JAKARTA - Le coordinateur du Front de la jeunesse indonésiaise, Fauzan Ohorella, estime que la menace présumée contre le chef de la police, le general de police Listyo Sigit Prabowo, doit faire l’objet d’une attention grave de la part de l’Etat.
Selon lui, si une tentative d’intimidation des dirigeants de la police a effectivement eu lieu dans le cadre du traitement de divers cas de corruption, cette action ne menace pas seulement la sécurité des agents de l’ordre, mais peut également affaiblir la crédibilité de l’État et la primauté du droit.
« L’État ne doit pas être vaincu par quiconque tente d’intimider les agents de l’ordre. Si la menace présumée contre le chef de la police est vraie, la police doit l’enquêter de manière approfondie, révéler les acteurs intellectuels et les parties impliquées, et la rendre publique », a déclaré Fauzan dans son déclaration, vendredi 7 août.
Il estime que la confiance du public dans les institutions de l’ordre public ne peut être maintenue que si chaque affaire de corruption est traitée de manière professionnelle, indépendante, transparente et sans discrimination.
Selon lui, les diverses allégations qui se sont développées concernant le traitement des affaires impliquant l’ancien procureur général adjoint pour les crimes particuliers (Jampidsus), Febrie Adriansyah, doivent être résolues par le biais d’un processus juridique basé sur des preuves et résponsibles.
« Ne laisse pas l’impression que la loi n’a peur que de certains auteurs, tandis que les autres parties soupçonnées d’avoir des liens n’ont jamais été examinées. Le procureur doit prouver au public que la lutte contre la corruption n’est pas subordonnée au poste, aux relations de pouvoir ou aux intérêts politiques », a-t-il déclaré.
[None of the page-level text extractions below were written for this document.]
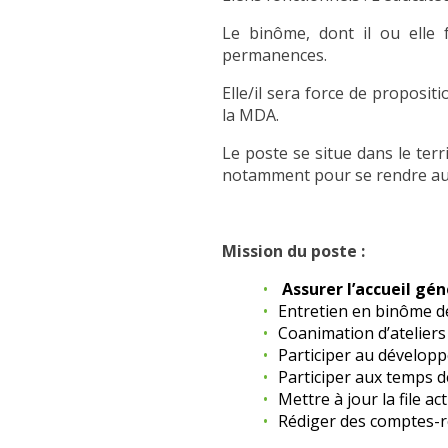
Le binôme, dont il ou elle f
permanences.
Elle/il sera force de proposit
la MDA.
Le poste se situe dans le ter
notamment pour se rendre aux
Mission du poste :
Assurer l’accueil gén
Entretien en binôme d
Coanimation d’ateliers
Participer au dévelop
Participer aux temps d
Mettre à jour la file a
Rédiger des comptes-re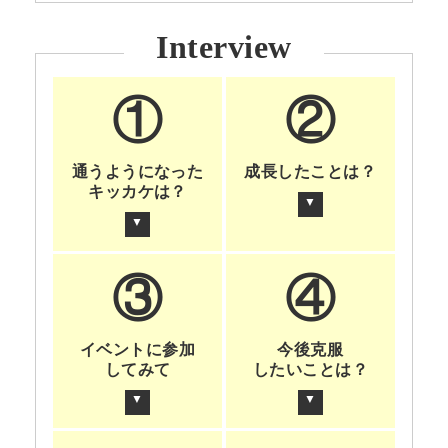
Interview
①
②
通うようになった
成長したことは？
キッカケは？
▼
▼
③
④
イベントに参加
今後克服
してみて
したいことは？
▼
▼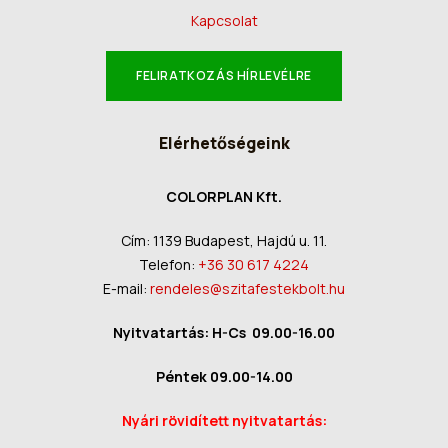
Kapcsolat
FELIRATKOZÁS HÍRLEVÉLRE
Elérhetőségeink
COLORPLAN Kft.
Cím: 1139 Budapest, Hajdú u. 11.
Telefon:
+36 30 617 4224
E-mail:
rendeles@szitafestekbolt.hu
Nyitvatartás: H-Cs 09.00-16.00
Péntek 09.00-14.00
Nyári rövidített nyitvatartás: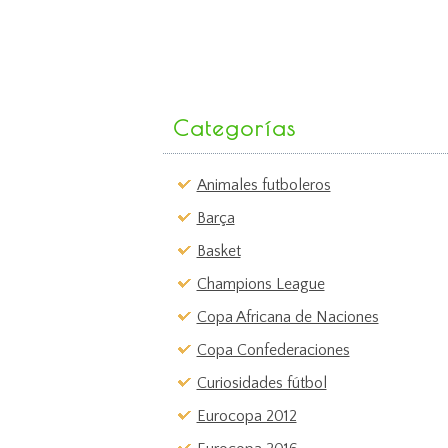
Categorías
Animales futboleros
Barça
Basket
Champions League
Copa Africana de Naciones
Copa Confederaciones
Curiosidades fútbol
Eurocopa 2012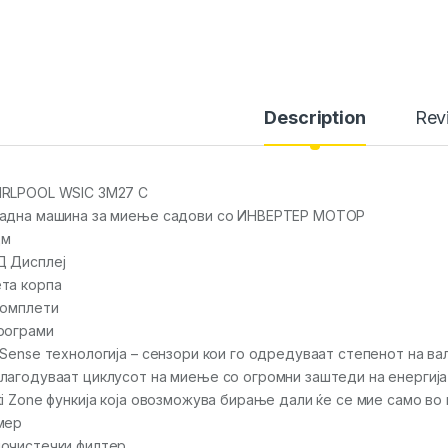
Description
Rev
RLPOOL WSIC 3M27 C
адна машина за миење садови со ИНВЕРТЕР МОТОР
цм
 Дисплеј
та корпа
комплети
рограми
 Sense технологија – сензори кои го одредуваат степенот на ва
лагодуваат циклусот на миење со огромни заштеди на енергија
ti Zone функија која овозможува бирање дали ќе се мие само во
мер
очистечки филтер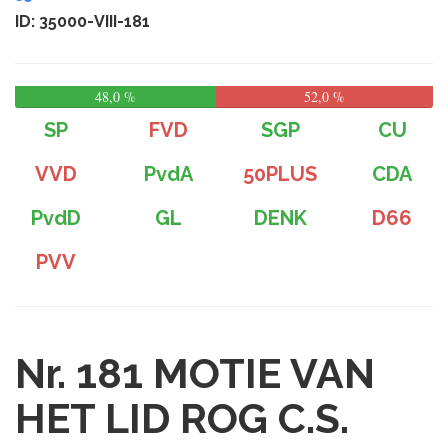
ID: 35000-VIII-181
48,0 %
52,0 %
SP
FVD
SGP
CU
VVD
PvdA
50PLUS
CDA
PvdD
GL
DENK
D66
PVV
Nr. 181
MOTIE VAN
HET LID ROG C.S.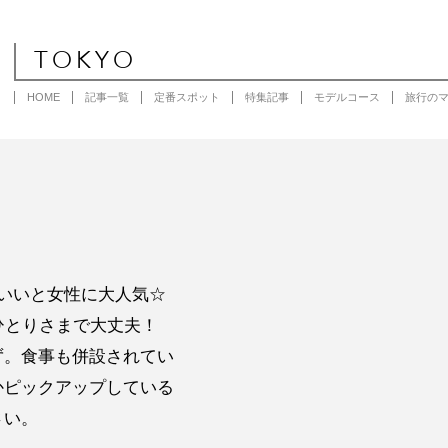
TOKYO
HOME
記事一覧
定番スポット
特集記事
モデルコース
旅行の
いいと女性に大人気☆
ひとりさまで大丈夫！
ず。食事も併設されてい
かピックアップしている
さい。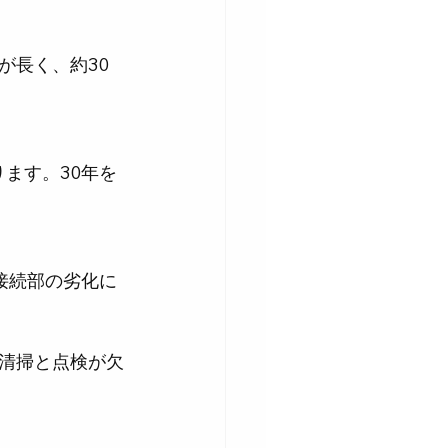
が長く、約30
清掃と点検が欠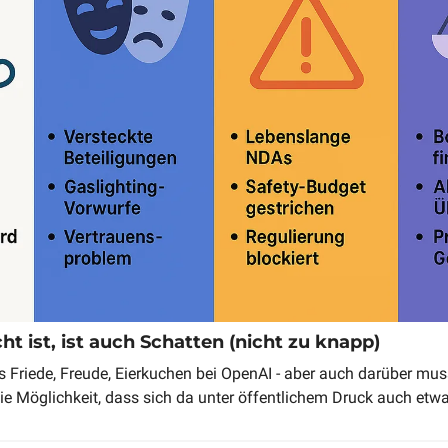
ht ist, ist auch Schatten (nicht zu knapp)
les Friede, Freude, Eierkuchen bei OpenAI - aber auch darüber mu
ie Möglichkeit, dass sich da unter öffentlichem Druck auch etwa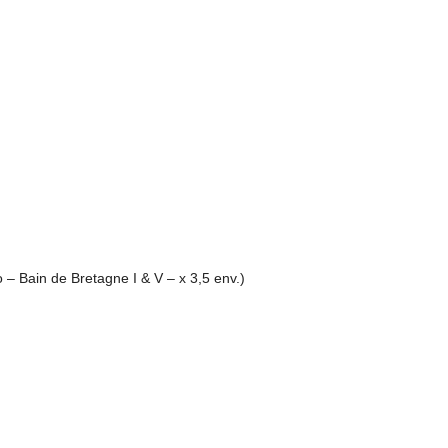
lo – Bain de Bretagne I & V – x 3,5 env.)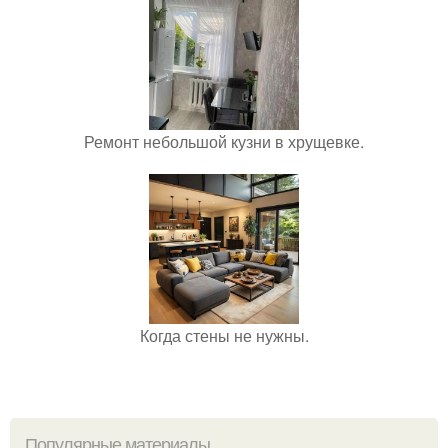
Ремонт небольшой кузни в хрущевке.
Когда стены не нужны.
Популярные материалы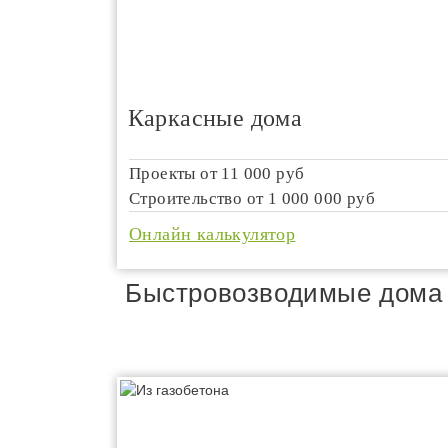
Каркасные дома
Проекты от
11 000 руб
Строительство от
1 000 000 руб
Онлайн калькулятор
Быстровозводимые дома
Fauzan a découragé le procureur général à enquêter de manière approfondie sur toute allerée d’infraction au crime de corruption ou de crime de blanchiment d’argent se rapportant à cette affaire si elle est épaulerée par des preuves suffisantes. Selon lui, il ne doit y avoir aucune partie qui réceive une traitement spécial dans le procès d’application de la loi.
« La suprématie de la loi doit s’appuyer sur tous les intérêts. Si des preuves répondent aux dispositions de la loi, quiconque doit être traité sans exception. C’est le moment pour le ministère public de montrer que le principe de l’égalité devant la loi est vraiment appliqué, pas seulement un slogan », a déclaré Fauzan.
En outre, Fauzan a déclaré que les forces de l’ordre devaient examiner toutes les informations et aspirations de la communauté qui se développent, y compris les discussions publiques sur la figure ayant les initiales « SS ». Cependant, il a insisté sur le fait que toutes ces informations devaient être professionnellement verifiées et ne pouvaient servir de base à des mesures de répression que si elles étaient soutenues par des preuves équitables.
« Le public a le droit d’obtenir une certitude juridique. Par conséquent, toutes les informations pertinentes doivent être testées objectivement par le même mécanisme juridique, et ne pas être laissées à l’abandon. La transparence et la responsabilisation sont la clé pour rétablir la confiance du public dans les institutions de l’égidéré », a conclu Fauzan.